■ Brief
Reproduce each line of the entries that carries "young".

******************************

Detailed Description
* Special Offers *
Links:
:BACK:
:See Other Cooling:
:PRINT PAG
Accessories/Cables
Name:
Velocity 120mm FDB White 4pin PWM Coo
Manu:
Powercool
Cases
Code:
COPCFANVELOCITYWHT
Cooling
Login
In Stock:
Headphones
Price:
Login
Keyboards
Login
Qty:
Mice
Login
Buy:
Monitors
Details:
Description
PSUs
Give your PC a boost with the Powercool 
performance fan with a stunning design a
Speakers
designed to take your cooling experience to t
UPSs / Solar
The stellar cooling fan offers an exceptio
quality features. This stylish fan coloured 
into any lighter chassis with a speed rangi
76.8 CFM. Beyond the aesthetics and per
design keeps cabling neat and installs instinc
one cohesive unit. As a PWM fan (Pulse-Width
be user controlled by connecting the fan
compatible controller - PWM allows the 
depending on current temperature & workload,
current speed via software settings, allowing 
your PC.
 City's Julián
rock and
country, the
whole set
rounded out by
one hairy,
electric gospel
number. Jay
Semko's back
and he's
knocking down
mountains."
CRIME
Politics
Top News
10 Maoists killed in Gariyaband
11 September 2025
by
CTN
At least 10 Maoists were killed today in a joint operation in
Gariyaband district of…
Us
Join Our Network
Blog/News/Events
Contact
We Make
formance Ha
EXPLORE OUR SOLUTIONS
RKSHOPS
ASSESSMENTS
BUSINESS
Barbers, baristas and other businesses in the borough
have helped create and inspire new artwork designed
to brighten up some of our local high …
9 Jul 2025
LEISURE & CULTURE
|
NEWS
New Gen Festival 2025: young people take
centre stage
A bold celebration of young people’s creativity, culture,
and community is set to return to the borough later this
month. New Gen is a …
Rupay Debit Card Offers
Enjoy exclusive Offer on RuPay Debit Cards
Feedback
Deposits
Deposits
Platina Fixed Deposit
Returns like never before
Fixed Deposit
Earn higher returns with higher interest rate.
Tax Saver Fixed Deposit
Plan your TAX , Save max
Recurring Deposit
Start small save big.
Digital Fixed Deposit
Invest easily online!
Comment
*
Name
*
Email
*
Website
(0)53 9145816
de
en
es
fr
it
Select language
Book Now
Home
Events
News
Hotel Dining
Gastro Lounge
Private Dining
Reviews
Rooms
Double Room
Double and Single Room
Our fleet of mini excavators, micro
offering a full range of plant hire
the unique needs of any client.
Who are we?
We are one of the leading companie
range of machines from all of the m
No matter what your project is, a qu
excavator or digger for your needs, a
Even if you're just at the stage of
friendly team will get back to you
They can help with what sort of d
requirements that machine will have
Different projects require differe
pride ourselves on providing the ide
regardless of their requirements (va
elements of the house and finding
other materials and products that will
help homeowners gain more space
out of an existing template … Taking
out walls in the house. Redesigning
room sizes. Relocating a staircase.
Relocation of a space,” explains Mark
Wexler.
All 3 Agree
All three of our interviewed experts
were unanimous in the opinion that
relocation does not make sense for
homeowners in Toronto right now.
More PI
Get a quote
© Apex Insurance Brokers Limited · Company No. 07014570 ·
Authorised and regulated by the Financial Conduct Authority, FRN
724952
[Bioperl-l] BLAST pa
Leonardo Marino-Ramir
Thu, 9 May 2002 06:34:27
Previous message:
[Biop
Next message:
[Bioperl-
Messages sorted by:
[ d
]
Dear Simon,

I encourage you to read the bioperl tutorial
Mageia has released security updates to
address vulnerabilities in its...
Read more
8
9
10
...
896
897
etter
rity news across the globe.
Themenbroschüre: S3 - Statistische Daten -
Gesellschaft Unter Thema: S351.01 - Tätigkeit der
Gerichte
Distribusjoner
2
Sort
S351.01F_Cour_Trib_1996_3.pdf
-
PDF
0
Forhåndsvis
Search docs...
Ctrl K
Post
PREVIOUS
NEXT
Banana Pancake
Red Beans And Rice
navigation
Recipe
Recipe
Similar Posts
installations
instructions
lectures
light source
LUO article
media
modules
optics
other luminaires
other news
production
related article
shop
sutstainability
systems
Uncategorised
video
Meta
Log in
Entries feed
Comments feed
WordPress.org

******************************

■ Answer for the task
New Gen Festival 2025: young people take
A bold celebration of young people’s creativity, culture,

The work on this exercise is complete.